Sección de texto:
+ + + + +

El Ayuntamiento de Ibiza ha intensificado esta semana las tareas de limpieza de la red de saneamiento y de los imbornales del municipio ante la llegada de la borrasca ‘Regina’. La actuación se realizará a través de la empresa concesionaria del servicio municipal de aguas y limpieza, Aqualia, que ha reactivado el Plan Especial de limpieza de imbornales y redes pluviales para reforzar la prevención ante posibles episodios de lluvias intensas.
Este viernes, los operarios han actuado en la calle Mediterránea, en Platja d’en Bossa, mientras que dos días antes los trabajos se realizaron en la calle Bisbe González Abarca. Estas tareas se compaginan con el resto de actividades habituales del personal de saneamiento.
Durante la visita a los trabajos, el cuarto teniente de alcalde y concejal de Gestión Ambiental, Jordi Grivé, ha subrayado que la prevención y el buen mantenimiento de la red de aguas municipales son fundamentales para afrontar con mayores garantías la llegada de un temporal. No obstante, también ha insistido en la importancia de la colaboración ciudadana.

+ + + + +

Extracto de datos:
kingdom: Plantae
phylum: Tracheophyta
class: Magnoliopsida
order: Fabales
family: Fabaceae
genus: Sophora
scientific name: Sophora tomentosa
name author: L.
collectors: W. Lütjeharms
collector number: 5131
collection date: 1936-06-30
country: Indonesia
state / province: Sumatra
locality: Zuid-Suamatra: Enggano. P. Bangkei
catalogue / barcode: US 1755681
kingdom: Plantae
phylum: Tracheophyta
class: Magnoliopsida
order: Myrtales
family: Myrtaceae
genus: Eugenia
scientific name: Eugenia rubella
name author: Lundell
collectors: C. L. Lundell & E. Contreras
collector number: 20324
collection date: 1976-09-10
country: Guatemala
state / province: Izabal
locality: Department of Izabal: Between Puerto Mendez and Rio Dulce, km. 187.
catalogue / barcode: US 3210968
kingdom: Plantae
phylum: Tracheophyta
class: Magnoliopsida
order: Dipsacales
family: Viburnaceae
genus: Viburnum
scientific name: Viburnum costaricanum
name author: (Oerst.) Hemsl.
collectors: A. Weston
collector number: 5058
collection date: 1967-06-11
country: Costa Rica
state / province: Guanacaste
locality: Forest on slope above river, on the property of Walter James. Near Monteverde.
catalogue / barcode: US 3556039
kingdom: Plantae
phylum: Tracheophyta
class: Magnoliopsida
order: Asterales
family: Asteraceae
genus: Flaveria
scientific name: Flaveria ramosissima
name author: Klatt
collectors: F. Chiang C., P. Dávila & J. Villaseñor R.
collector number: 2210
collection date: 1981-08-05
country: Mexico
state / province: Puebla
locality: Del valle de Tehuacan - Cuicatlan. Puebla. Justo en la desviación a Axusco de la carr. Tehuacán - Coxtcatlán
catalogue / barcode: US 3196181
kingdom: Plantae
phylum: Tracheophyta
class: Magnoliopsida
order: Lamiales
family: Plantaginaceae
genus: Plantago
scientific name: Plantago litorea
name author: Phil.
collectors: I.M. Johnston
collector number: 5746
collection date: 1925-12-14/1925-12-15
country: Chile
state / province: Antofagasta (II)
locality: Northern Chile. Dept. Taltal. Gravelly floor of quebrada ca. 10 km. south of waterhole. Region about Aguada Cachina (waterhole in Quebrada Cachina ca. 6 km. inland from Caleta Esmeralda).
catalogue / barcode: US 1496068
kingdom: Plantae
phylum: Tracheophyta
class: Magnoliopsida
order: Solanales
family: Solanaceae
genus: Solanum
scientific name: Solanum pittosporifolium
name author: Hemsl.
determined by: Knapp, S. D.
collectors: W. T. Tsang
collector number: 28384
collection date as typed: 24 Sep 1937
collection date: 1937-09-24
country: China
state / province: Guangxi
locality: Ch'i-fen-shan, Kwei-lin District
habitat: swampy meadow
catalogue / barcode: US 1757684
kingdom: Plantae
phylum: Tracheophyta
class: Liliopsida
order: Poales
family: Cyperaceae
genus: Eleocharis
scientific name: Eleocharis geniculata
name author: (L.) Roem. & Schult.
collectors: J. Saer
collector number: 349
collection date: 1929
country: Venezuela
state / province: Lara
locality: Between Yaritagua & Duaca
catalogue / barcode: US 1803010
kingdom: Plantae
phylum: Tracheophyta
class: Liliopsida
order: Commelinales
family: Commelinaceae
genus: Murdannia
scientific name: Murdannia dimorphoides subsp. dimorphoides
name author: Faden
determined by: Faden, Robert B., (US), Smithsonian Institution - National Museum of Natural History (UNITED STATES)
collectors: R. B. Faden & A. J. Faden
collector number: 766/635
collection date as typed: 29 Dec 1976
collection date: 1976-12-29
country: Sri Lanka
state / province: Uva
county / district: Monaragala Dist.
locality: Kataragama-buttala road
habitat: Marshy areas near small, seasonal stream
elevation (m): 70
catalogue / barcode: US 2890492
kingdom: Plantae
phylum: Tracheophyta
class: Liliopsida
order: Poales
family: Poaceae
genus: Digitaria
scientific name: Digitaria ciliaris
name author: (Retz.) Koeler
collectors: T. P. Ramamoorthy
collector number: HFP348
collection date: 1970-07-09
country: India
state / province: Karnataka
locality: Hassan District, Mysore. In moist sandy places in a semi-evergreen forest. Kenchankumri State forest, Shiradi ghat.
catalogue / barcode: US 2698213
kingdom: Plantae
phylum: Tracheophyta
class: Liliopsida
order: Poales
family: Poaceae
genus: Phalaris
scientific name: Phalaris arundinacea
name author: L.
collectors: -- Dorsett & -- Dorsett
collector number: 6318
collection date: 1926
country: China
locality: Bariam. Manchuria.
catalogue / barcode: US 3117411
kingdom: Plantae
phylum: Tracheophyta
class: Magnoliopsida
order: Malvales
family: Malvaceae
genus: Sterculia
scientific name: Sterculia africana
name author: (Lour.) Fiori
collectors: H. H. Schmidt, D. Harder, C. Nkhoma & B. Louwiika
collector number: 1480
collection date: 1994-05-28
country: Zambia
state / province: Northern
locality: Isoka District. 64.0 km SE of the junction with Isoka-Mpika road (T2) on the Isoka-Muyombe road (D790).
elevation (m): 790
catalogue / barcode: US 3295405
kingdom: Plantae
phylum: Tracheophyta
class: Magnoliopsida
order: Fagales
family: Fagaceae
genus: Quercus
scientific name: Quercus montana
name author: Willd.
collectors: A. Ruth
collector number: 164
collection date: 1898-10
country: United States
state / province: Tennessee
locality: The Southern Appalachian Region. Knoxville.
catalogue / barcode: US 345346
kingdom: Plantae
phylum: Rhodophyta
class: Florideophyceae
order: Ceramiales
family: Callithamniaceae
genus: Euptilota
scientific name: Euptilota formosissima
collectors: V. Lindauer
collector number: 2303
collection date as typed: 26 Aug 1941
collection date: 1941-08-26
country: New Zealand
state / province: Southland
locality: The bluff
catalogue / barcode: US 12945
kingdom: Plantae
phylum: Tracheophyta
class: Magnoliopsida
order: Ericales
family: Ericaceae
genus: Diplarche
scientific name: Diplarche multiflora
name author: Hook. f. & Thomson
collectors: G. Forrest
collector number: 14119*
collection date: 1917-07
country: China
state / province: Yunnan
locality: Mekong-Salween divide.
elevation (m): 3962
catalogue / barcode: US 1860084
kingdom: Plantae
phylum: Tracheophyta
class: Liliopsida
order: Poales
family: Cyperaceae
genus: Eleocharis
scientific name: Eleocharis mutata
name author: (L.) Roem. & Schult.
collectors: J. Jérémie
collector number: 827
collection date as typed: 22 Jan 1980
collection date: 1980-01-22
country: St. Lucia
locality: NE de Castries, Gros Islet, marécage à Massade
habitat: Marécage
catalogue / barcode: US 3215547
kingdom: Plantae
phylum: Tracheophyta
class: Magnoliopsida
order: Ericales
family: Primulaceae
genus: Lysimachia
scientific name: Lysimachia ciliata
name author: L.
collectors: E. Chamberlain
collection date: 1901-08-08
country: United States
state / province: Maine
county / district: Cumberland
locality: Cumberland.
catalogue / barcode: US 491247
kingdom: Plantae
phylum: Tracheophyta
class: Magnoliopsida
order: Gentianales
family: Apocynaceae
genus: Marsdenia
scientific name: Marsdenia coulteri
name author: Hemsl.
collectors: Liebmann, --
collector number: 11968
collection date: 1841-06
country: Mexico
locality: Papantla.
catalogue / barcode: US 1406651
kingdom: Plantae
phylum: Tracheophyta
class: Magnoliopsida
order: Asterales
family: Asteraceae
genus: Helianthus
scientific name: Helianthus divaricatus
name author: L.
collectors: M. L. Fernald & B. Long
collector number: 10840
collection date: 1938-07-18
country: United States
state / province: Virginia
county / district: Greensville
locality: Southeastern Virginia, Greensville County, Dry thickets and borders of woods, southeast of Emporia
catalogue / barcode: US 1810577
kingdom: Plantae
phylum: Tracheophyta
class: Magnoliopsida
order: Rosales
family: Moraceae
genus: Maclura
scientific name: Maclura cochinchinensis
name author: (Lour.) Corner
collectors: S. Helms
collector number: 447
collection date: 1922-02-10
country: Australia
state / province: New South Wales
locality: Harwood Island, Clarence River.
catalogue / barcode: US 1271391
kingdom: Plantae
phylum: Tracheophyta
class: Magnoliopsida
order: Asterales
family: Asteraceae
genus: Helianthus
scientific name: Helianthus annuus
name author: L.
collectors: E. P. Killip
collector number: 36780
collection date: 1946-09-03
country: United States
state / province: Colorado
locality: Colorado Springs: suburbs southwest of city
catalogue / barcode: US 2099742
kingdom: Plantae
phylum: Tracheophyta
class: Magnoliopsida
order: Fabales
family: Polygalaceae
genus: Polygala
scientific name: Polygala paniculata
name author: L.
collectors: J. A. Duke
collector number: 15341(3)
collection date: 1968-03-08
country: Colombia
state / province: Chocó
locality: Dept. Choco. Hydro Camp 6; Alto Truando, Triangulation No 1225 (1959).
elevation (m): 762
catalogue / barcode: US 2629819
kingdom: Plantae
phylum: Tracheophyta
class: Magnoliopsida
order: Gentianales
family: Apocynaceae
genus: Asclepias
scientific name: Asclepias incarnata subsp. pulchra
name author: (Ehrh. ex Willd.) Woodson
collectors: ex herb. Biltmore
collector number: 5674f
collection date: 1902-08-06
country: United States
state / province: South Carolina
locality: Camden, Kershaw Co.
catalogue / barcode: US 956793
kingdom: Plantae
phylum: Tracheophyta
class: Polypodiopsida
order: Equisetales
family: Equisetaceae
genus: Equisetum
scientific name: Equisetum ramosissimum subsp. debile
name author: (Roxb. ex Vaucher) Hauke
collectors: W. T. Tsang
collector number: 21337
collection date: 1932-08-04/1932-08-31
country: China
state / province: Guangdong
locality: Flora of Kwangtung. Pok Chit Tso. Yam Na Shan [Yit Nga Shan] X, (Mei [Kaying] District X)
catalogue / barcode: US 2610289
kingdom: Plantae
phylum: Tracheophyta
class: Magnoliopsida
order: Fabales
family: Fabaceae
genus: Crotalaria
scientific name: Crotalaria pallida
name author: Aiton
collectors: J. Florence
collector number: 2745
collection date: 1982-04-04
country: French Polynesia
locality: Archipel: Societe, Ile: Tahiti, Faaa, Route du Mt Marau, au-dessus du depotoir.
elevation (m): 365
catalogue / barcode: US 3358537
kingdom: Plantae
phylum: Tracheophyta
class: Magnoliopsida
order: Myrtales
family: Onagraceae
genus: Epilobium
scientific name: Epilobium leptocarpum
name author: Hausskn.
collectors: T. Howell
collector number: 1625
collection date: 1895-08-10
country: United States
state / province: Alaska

+ + + + +

Tareas propuestas:
1. Traduce al inglés esta oración del texto sobre la limpieza de imbornales en Ibiza: "Estas tareas se compaginan con el resto de actividades habituales del personal de saneamiento."
2. Según el texto sobre la limpieza de imbornales en Ibiza, ¿qué empresa es la concesionaria del servicio municipal de aguas y limpieza?
3. Reproduce el tramo del texto sobre la limpieza de imbornales en Ibiza que va desde "Este viernes, los" hasta "la colaboración ciudadana.", cambiando "temporal" por "aguacero".
Las tareas se resuelven sin consultar las entradas.

Resultados del ejercicio:
1. These tasks are combined with the rest of the usual activities of the sanitation staff.

2. Aqualia.

3.
Este viernes, los operarios han actuado en la calle Mediterránea, en Platja d’en Bossa, mientras que dos días antes los trabajos se realizaron en la calle Bisbe González Abarca. Estas tareas se compaginan con el resto de actividades habituales del personal de saneamiento.
Durante la visita a los trabajos, el cuarto teniente de alcalde y concejal de Gestión Ambiental, Jordi Grivé, ha subrayado que la prevención y el buen mantenimiento de la red de aguas municipales son fundamentales para afrontar con mayores garantías la llegada de un aguacero. No obstante, también ha insistido en la importancia de la colaboración ciudadana.